Sound Map

15327319826_ba8c5f79a5_kBetween August and September 2014 I walked most of the length of the River Lea in East London, taking field recordings using binaural microphones and hydrophones.

You can hear all of the recordings I made on the Surface Tension Soundcloud page and plotted geographically as a Sound Map.

Screen shot 2014-09-25 at 16.22.04

Binaural microphones are worn in your ears.  They come as a stereo pair (these are mine), and look a bit like cheap headphones.  If you stand still and quietly (they pick up any noise that your body makes), the microphones will record a 360 degree soundscape around your head.  For this reason, the recordings are best listened to with headphones, to hear how the sound travels from ear to ear (try listening to the swan in flight recording below to see what I mean).

I like recording with binaural mics as they allow you to travel light and begin recording quickly if any interesting sound begins (again, with the swan recording, I heard the bird coming and set up as quickly as possible).  Conceptually, I like that binaurals record a very personal, bodily experience of the soundscape, which is different to when you set up remote microphones at a distance away from you.

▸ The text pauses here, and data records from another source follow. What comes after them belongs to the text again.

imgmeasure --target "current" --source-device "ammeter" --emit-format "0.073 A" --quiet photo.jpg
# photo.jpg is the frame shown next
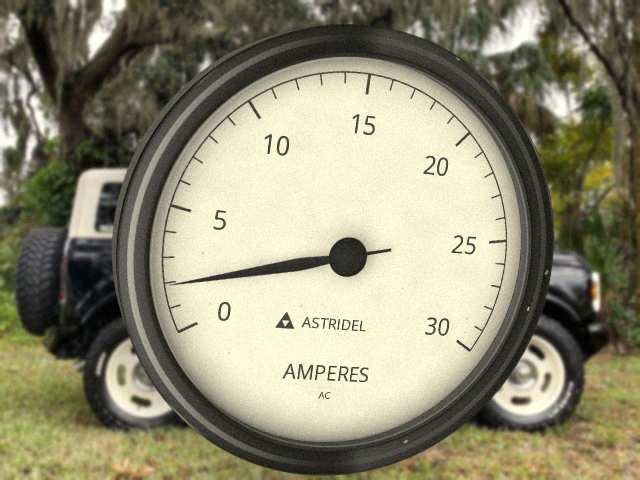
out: 2 A
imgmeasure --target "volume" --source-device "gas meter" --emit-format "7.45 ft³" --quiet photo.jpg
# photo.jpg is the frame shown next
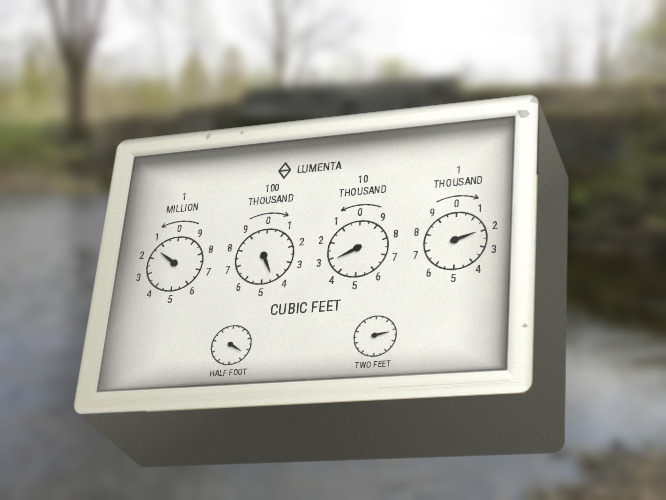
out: 143200 ft³
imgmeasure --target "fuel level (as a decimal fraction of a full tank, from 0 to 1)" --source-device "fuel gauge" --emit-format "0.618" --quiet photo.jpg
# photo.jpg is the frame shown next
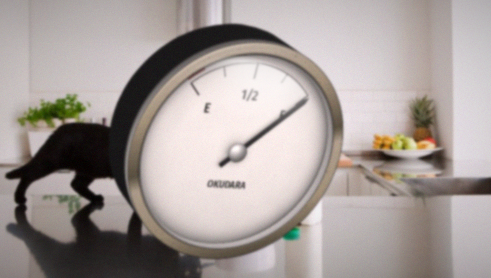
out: 1
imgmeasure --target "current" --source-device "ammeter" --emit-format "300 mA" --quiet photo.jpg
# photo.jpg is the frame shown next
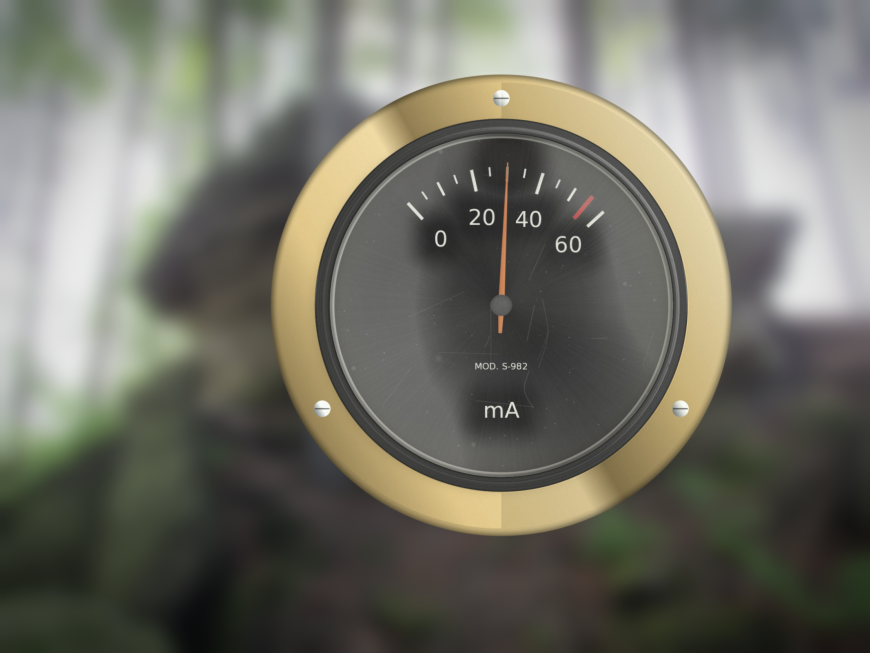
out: 30 mA
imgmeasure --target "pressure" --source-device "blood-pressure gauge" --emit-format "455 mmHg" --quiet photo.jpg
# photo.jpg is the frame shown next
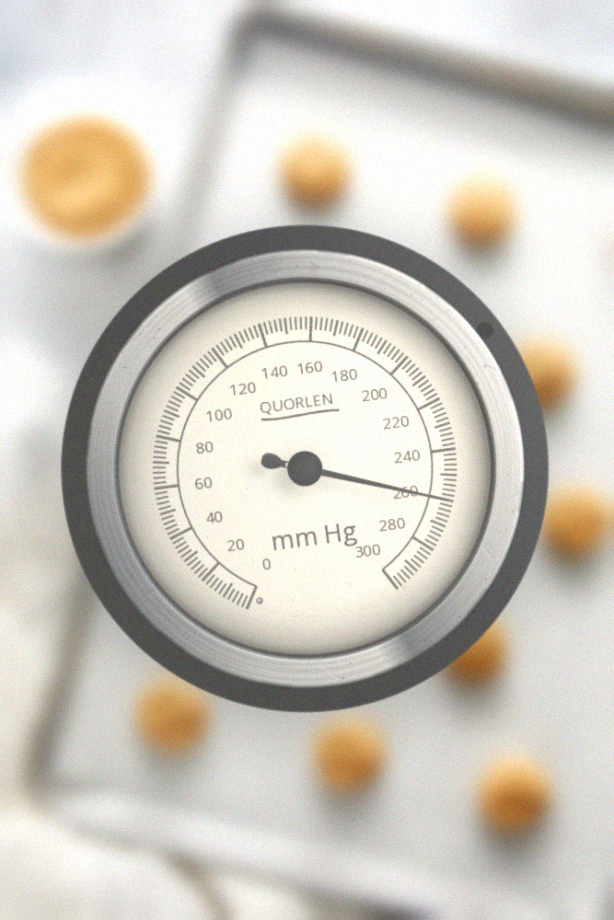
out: 260 mmHg
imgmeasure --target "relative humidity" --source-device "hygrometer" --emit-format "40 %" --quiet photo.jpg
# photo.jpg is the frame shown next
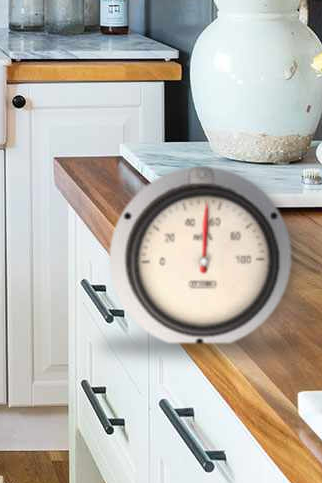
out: 52 %
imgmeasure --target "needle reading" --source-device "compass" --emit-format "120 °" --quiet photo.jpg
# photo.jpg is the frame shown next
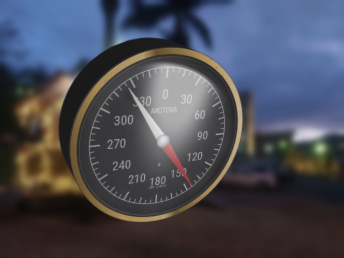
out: 145 °
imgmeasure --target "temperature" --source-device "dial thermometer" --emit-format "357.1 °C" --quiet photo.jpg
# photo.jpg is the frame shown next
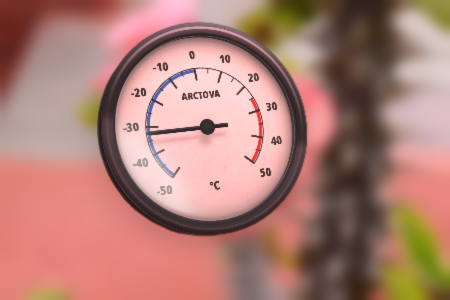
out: -32.5 °C
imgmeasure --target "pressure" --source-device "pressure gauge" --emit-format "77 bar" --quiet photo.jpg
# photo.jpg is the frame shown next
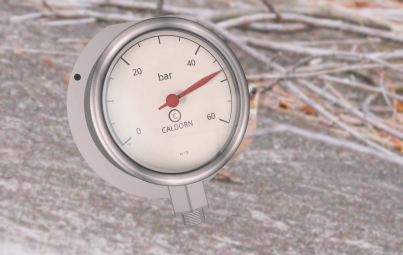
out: 47.5 bar
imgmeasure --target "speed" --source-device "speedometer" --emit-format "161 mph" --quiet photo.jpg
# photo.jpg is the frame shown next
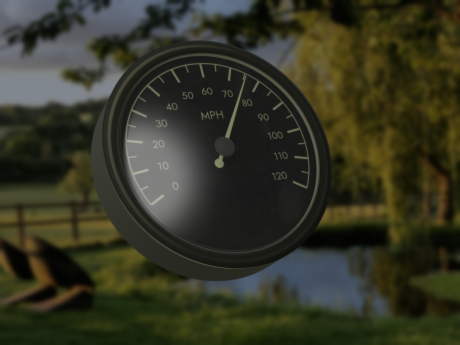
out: 75 mph
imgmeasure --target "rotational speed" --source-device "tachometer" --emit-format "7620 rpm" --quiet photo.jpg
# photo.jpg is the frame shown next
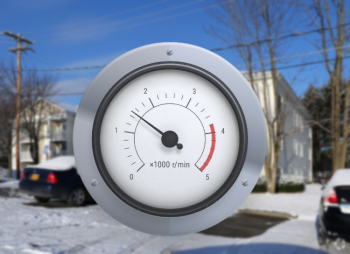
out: 1500 rpm
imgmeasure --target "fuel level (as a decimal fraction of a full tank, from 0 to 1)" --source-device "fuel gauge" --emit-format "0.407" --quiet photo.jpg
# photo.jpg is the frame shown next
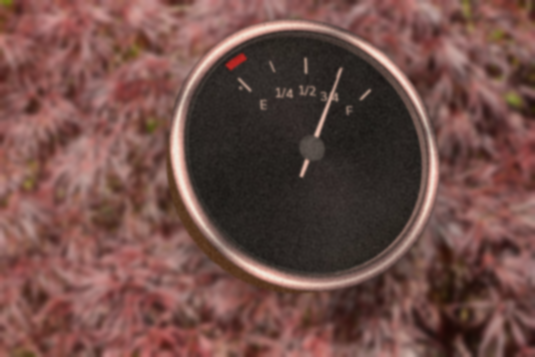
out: 0.75
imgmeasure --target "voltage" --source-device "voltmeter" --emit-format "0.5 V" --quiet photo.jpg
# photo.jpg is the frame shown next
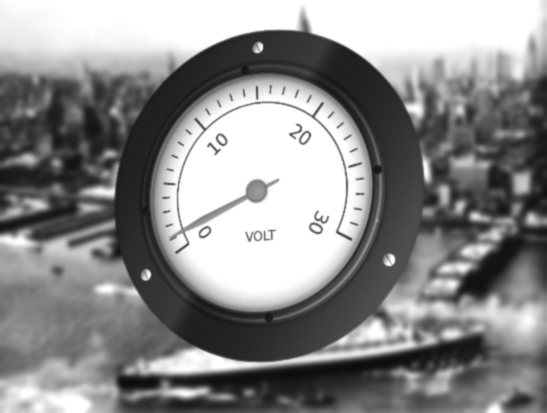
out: 1 V
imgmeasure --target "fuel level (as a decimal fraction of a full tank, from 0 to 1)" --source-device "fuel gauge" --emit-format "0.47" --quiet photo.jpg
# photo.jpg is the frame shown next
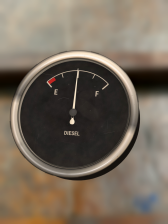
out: 0.5
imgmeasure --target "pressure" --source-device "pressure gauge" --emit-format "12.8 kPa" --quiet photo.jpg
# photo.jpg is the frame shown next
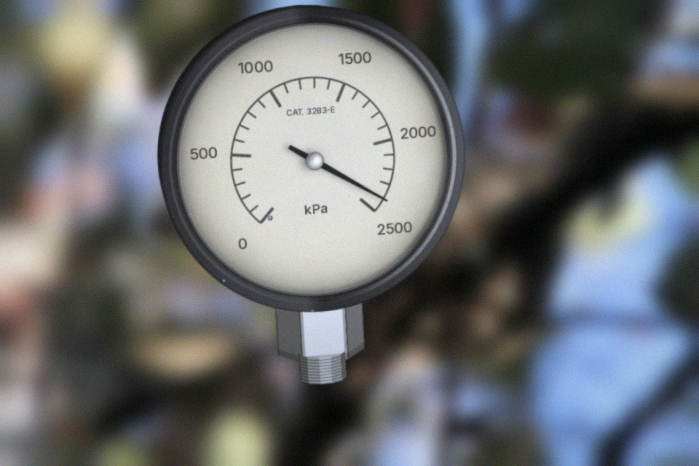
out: 2400 kPa
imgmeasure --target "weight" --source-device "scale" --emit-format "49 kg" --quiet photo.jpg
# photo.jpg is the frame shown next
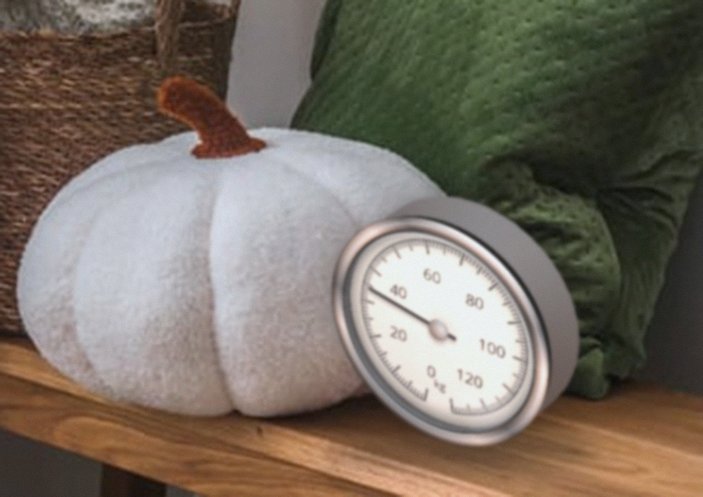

I think that for all we may want to capture perfect representations of the world through top-quality equipment, the presence of the recordist is always there in the recordings you make.  Nothing we record is ever a truly objective representation of the world: we make choices about equipment, locations, time of day that all influence what we listen back to.  Binaural mics, for me at least, emphasise this very personal nature of recording: the occasional cough or rustle of clothing might creep in, but really, when you’re out recording, you’re part of the landscape (and soundscape), so I don’t worry too much about it.

Hydrophones are microphones that you use to record underwater.  Again, they come as a stereo pair (these are mine), and I think about the idea of “fishing for sound” when I use them.  It’s often quite hard to predict what you’re going to hear when you lower them underwater – which I think is pretty exciting – and the results can often be quite surprising, weird and beautiful.

Here’s a couple of hydrophone recordings.  The first was taken by lowering the hydrophones down the dock wall where the Lea meets the River Thames at Trinity Wharf when a dredger was sailing past: the sounds are pretty percussive, sometimes like a snare drum rattle.


The second was taken as part of a public sound recording workshop I ran all day at the Love the Lea festival on Walthamstow Marsh.  With members of the public, I put the hydrophones into a clump of myriophyllum (or water milfoil) plants growing between two houseboats.

Myriophyllum is an oxygenating plant, meaning that it releases tiny bubbles into the water as part of photosynthesis – a process that’s very important for the health of the river ecosystem.  These tiny bubbles give an endless minimal rhythm to the recordings, with the occasional scrape and rattle of insects swimming past and stridulating (rubbing together) their legs to communicate.